## 本文抜粋
読まないと、知らないから分からない。でも読んでみないと、どうなるか分からない。だったら、読んでみた方が面白い。
 今は、勢いに乗って読んでいる最中だが、いつか止まってしまうのではないかという恐れもある。
 そんなとき、「習慣化」についての本も読んだ。どんなに小さなことでもいいから、何か一つを継続して毎日やること。そうすれば、いつの間にかその何かは「当たり前」になる。読書を習慣づけたいと思って毎日ちょっとずつ本を読むことにした。
 様々な本を読んでいるうちに、読書好きの方が書く本の読み方についての本が気になって読んでみた時には、複数冊を同時並行で読むのがおすすめだと書いてあったので、試してみた。すると、数冊を同時に読み進めることで関連性を見つけたり、新しい発見や気づきが生まれた。さらに、比較対象があることでより深い考察ができることを知った。
 そんな季節を過ごしているうちに、いつの間にか「本を読む=心地いい」という図式が私の中で出来上がっていた。
成功体験を作ることで、本を読むことを自然と習慣づけ、当たり前に行えるようになった自分に気づいた。

いつでも、どこでも。

 私は元々旅が好きだが、コロナ禍の間に本も好きになった。リアルの旅はヨコの世界へ広がるが、本の旅は精神世界、タテの旅だと思っている。
「旅は、天然の成長促進剤」という記事を随分昔に書いた。この記事を今一度振り返ってみて、旅と読書の共通点はそこにあると改めて感じる。
 『0メートルの旅』という本を最近読んだが、この中で言われているように、「旅に距離は関係ない」のだ。いつでもどこでも、自宅からでも、その人の考え方次第で壮大な旅が出来る。

## 入力データ
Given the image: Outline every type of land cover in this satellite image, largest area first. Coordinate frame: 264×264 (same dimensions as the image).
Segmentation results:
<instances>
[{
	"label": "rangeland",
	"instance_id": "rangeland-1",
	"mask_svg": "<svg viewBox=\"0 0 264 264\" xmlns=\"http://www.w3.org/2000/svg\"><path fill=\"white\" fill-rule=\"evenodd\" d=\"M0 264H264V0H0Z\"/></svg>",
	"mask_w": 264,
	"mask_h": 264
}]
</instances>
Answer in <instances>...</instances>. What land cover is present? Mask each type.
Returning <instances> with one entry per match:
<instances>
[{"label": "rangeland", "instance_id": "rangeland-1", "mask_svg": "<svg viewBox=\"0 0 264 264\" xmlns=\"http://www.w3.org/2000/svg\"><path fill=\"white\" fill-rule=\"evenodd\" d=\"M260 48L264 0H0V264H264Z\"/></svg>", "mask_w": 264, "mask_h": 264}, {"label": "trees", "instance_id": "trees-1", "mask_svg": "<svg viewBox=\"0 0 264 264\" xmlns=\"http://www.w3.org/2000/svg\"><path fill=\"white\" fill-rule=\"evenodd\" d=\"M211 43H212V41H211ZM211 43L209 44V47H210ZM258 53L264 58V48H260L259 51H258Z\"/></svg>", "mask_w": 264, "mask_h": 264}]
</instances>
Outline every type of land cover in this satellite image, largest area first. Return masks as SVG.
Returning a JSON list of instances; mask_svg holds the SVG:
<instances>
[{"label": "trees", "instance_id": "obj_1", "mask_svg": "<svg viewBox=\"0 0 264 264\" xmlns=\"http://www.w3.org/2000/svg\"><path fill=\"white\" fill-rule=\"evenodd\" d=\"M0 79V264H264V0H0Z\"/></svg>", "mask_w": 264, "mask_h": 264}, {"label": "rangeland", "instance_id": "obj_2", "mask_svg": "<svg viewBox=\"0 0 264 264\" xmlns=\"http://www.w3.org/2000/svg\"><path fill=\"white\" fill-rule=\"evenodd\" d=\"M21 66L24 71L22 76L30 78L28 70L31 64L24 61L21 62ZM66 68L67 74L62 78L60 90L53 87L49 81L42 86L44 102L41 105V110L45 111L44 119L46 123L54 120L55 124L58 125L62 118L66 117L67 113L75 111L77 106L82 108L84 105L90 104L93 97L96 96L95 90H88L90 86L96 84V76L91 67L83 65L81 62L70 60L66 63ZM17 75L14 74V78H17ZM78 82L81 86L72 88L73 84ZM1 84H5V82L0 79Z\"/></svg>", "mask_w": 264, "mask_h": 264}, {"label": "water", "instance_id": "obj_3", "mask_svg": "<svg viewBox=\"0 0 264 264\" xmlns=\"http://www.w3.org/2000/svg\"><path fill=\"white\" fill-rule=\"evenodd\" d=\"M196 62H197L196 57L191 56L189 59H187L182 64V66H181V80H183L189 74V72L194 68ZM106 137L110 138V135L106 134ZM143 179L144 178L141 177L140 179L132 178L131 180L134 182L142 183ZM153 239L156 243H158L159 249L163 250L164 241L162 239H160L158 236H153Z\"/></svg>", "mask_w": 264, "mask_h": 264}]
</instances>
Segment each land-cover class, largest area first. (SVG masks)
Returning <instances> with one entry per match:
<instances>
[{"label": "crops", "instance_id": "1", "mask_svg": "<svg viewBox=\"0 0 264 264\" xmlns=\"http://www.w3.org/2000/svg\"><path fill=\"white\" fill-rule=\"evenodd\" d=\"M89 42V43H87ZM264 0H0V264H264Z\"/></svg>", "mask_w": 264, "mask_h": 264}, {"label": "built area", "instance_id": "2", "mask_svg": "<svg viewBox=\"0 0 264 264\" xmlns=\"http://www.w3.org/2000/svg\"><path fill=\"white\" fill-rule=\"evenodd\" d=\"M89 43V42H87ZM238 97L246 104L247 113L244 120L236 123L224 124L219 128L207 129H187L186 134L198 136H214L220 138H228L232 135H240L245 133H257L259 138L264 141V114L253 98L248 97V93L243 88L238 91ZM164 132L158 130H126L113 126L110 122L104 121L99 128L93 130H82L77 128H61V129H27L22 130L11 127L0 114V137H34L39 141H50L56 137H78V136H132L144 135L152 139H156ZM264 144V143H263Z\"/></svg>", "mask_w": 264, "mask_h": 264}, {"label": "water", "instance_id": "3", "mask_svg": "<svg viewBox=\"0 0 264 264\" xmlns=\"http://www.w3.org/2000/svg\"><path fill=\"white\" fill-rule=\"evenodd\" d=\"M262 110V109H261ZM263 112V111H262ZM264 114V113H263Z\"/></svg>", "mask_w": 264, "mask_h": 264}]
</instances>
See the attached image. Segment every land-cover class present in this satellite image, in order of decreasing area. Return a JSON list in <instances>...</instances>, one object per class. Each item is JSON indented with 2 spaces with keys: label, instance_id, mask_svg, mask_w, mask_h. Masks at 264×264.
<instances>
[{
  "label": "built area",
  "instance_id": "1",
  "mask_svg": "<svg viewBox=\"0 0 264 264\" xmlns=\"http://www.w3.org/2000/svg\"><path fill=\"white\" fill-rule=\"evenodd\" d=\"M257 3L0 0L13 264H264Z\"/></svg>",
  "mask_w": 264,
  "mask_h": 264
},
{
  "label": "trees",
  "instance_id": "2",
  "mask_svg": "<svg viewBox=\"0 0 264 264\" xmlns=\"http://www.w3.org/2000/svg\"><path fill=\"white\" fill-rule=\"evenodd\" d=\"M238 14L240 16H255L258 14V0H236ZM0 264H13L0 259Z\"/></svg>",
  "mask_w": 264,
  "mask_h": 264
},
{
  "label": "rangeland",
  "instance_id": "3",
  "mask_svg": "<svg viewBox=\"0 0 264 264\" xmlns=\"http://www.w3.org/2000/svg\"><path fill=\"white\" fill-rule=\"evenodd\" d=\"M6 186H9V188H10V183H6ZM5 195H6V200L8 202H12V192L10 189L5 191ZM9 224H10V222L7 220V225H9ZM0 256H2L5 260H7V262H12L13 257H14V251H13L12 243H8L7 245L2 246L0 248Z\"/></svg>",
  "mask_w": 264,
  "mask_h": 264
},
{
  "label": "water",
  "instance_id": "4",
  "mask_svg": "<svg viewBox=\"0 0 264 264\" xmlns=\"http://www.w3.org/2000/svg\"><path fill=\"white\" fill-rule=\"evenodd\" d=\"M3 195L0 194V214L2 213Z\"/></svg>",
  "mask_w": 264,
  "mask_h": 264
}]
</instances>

## 作業内容
A. エントリの中から文字列「largest」を含む行をすべて特定し、各行を書き写すこと。大文字と小文字は区別する。
B. 読書と旅を扱った本文について、最後の文に続く部分を書き進めること。
本文とエントリは、それぞれ別の出典から取られている。

## 各作業の結果
A.
Given the image: Outline every type of land cover in this satellite image, largest area first. Coordinate frame: 264×264 (same dimensions as the image).
Outline every type of land cover in this satellite image, largest area first. Return masks as SVG.
Segment each land-cover class, largest area first. (SVG masks)

B.
 そして、それが実際には身体を使ったリアルな旅でなかったとしても、その人の感覚では非常にリアルな手触りなのだ。記憶に生々しく、潜在意識には経験として刷り込まれる。それを、リアルと言わずして何というのだろうか。
 本を読んでいて、心を動かされたとき。たとえば悲しい話を読んで、泣いた人がいたとする。その瞬間の感情は、全くの現実なのである。
 人類にとって、言葉が最大の発明品と聞いたことがあるが、私は、文明を築いたという大きな理由ではなくて、言葉が威力を発揮すると感じるのはこうしたときである。
 現実世界で起きたことではなくても、感情は本物である。
 旅に出よう。本を旅して、沢山の人生を追体験して、リアルな感情に沈もう。それは、静かなる冒険である。



参考文献リスト
・ベンジャミン・フランクリン『すらすら読める新訳フランクリン自伝』
・堀田秀吾『24TWENTY FOUR 今日1日に集中する力』
・落合陽一『忘れる読書』
・樺沢紫苑『読書脳』
・西田文郎『エジソン脳をつくる「脳活」読書術』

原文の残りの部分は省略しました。